PROVIDED TEXT

Conquered England: Kingship, Succession, and Tenure, 1066-1166

By George Garnett | Go to book overview

IV
The Problem Solved

Know that for the honour of God and of Holy Church and for the common
emendation of my whole realm, I have conceded and restored and in my
present charter confirmed to God and Holy Church and to all earls and
barons and all my men all the concessions and grants and liberties and free
customs which King Henry my grandfather gave and conceded to them.

DATASET EXCERPT
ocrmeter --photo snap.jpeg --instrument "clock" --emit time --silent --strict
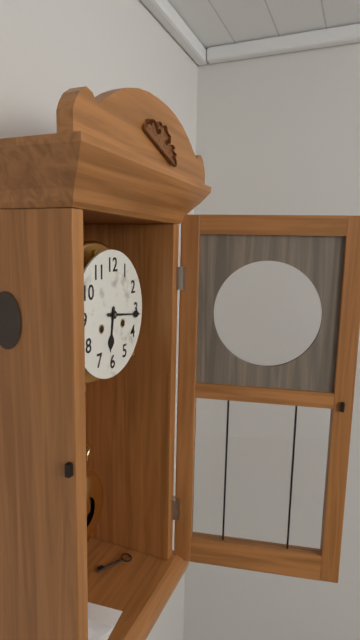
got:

EXERCISE REQUIREMENTS
• 1. In the charter quoted in the excerpt on conquered England, who first gave the concessions, grants, liberties, and free customs that are being restored?
• 2. From the excerpt on conquered England, return the passage that begins at the words "By George Garnett" and stops after "conceded to them.".

PER-TASK ANSWERS
• 1. King Henry, the speaker's grandfather.

• 2.
By George Garnett | Go to book overview

IV
The Problem Solved

Know that for the honour of God and of Holy Church and for the common
emendation of my whole realm, I have conceded and restored and in my
present charter confirmed to God and Holy Church and to all earls and
barons and all my men all the concessions and grants and liberties and free
customs which King Henry my grandfather gave and conceded to them.